■ **Objetivo do exercício**
Repita fielmente a parte do trecho sobre Solano Trindade que começa nas palavras "O poema Tem" e termina logo após "álbum Seu tipo.".

■ **Trecho selecionado**
+---+
A ação foi motivada por um punhado de versos infames do seu pai, Solano
(1908/1974), que teimou em ver o que não devia, nas constantes viagens que
fazia entre Rio de Janeiro e Caxias – fome. A paisagem da janela do trem
inspirou versos em que as palavras ressoam como o barulho da máquina
correndo sobre os trilhos: “estação de Caxias/ de novo a dizer/ de novo a
correr/ tem gente com fome/ tem gente com fome/ tem gente com fome.”
O flagra que
Solano Trindade deu na fome renderia barulho ainda por mais algumas décadas.
O poema Tem gente com fome, em 1973, foi musicado pelo Secos & Molhados,
colorido grupo que contrastava com os cinzentos anos vividos pelo Brasil. A
censura proibiu a veiculação da faixa. E proibiu repetidamente até que em
1979 o ex-vocalista Ney Matogrosso conseguiu gravá-la no álbum Seu tipo.
“Eles liberaram a música do nada”, lembrou o cantor, em entrevista para o
documentário Solano Trindade – 100 anos, vídeo de 35 minutos da dupla
Alessandro Guedes e Helder Vieira.
+---+
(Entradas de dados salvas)

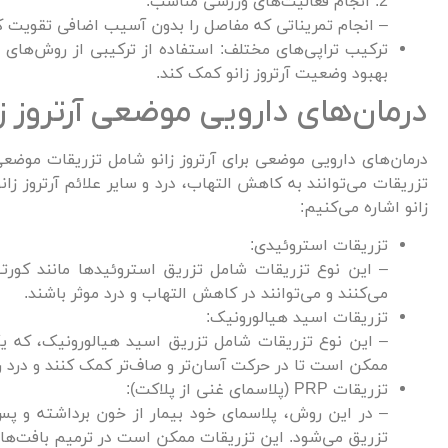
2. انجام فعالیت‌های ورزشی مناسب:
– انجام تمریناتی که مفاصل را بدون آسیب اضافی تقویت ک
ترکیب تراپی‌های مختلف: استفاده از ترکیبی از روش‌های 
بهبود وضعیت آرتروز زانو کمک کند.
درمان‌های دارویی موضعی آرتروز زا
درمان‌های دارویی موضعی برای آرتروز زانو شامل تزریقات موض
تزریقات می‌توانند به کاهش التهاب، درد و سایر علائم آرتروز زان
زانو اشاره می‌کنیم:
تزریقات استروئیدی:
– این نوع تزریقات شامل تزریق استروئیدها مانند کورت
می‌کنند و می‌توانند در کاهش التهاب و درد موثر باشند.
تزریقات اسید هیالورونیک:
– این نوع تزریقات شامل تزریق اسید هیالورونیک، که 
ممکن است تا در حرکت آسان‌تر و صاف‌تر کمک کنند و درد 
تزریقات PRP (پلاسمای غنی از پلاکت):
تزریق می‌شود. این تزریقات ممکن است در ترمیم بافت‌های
+---+
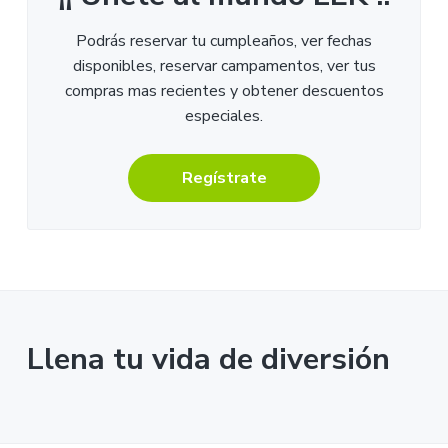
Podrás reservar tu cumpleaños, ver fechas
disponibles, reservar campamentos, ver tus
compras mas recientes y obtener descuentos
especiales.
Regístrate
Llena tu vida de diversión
+---+
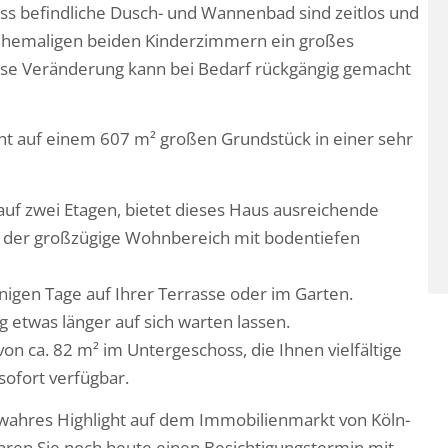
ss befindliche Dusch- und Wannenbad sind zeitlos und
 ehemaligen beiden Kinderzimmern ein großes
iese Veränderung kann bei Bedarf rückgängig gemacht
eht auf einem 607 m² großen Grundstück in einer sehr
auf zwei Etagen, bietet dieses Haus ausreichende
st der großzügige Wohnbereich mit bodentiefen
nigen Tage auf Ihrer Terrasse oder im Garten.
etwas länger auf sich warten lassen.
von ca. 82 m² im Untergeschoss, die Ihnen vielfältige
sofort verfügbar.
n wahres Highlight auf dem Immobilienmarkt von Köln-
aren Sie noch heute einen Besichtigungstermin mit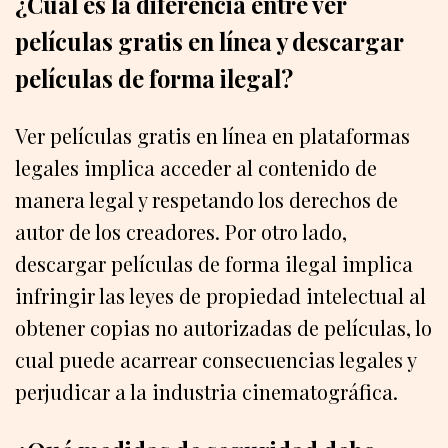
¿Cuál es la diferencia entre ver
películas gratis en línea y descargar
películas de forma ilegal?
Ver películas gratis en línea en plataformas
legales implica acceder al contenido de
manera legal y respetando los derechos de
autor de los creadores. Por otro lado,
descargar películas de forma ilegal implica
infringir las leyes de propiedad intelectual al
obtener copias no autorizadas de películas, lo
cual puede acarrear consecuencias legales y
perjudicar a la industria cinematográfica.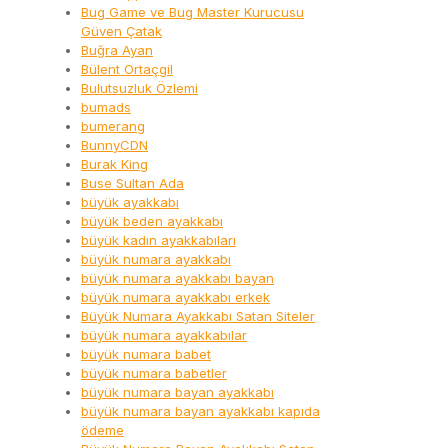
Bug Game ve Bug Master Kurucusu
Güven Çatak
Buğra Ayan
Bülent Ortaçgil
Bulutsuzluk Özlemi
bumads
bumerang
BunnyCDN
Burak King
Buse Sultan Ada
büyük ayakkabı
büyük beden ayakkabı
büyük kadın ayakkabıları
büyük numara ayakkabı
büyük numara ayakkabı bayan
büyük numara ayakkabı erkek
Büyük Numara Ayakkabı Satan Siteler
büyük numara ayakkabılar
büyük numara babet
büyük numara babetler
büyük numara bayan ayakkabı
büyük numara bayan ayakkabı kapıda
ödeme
+---+
■ **Caixa de resposta**
O poema Tem gente com fome, em 1973, foi musicado pelo Secos & Molhados,
colorido grupo que contrastava com os cinzentos anos vividos pelo Brasil. A
censura proibiu a veiculação da faixa. E proibiu repetidamente até que em
1979 o ex-vocalista Ney Matogrosso conseguiu gravá-la no álbum Seu tipo.